You can buy Meta Ray-Ban AI glasses and talk to an AI assistant with no fuss and a minimal learning curve.

It’s different with the Xreal One Pro glasses or the others like them. Strapping a monitor to your head requires far more planning.

MODELS  Xreal makes two models, the Xreal One and Xreal One Pro. I think the upgrade to the Pro model is worth $100 ($150 after June 30) – brighter display, wider field of view, thinner profile. But I think a lot of things. Your money, your choice.

IPD  The displays will be blurry at the edges if they do not match your IPD. You don’t know what that is but you’ll need to figure it out – and measure it – before you order the Xreals. It’s the distance between your pupils. My head apparently has the same proportions as Charlie Brown, so a selling point of the Xreal One Pro was availability of a “Large” size for my 70 IPD.

PRESCRIPTION LENSES  You can’t wear glasses under the Xreal One Pro. If you wear prescription glasses, be prepared for another $49 to order prescription lenses from HonsVR that attach to the Xreals.

BATTERY  The Xreals draw power from the device they’re attached to. They’ll run the battery down on your iPad or phone. Complaining about battery life is a full-time occupation for armies of people online and maybe the Xreal battery draw will make you furious too. Then you’ll shell out another $39 for a hub that charges the phone while you watch, if you don’t mind that you look like an idiot because you have cables running in every direction. I do it because hey, monitor in the air, cool, personal pride and self-esteem be damned.

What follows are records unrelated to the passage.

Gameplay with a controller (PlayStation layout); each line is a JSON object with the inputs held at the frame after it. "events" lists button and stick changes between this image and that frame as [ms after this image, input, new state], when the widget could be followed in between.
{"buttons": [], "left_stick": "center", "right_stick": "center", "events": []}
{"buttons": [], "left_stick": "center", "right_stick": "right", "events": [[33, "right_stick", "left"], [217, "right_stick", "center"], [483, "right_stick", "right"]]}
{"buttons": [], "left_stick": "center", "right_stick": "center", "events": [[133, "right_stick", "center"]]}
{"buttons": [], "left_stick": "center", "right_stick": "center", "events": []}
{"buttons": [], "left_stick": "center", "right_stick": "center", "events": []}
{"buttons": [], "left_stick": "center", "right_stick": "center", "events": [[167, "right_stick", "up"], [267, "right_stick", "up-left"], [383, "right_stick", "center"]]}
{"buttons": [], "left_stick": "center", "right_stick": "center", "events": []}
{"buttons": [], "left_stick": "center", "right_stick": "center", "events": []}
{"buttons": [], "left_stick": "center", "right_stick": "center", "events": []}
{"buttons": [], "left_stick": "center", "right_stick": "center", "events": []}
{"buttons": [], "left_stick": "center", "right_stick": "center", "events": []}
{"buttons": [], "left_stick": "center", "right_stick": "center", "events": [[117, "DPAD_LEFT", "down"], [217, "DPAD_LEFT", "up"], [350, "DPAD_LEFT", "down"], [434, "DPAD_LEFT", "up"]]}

REDDIT  If you’re interested in the Xreal glasses, you can read reviews with all the specs like this one (“the best AR smart glasses I’ve tested in four years of reviewing XR tech”). At some point in your googling, you’ll find yourself in the r/Xreal community on Reddit, hip deep in the typical Reddit swamp of useful tips, complaints, misinformation, ad hominem attacks, aggressive pedantry, misunderstandings based on lack of tone, nostalgia, complaints, unrelated personal anecdotes, highly specific niche grievances, a few more useful tips, and complaints.

Be prepared.

For some of you – the tech elite, the early adopters, the people with enough money to take chances, future-seekers, or anyone prone to FOMO – the 3DoF screen fixed in front of you with the Xreal One Pro glasses is new and exciting. For a few months you can be the talk of the neighborhood, possibly in a good way. They’ll be the state of the art for easily another 30 days – why not dive in?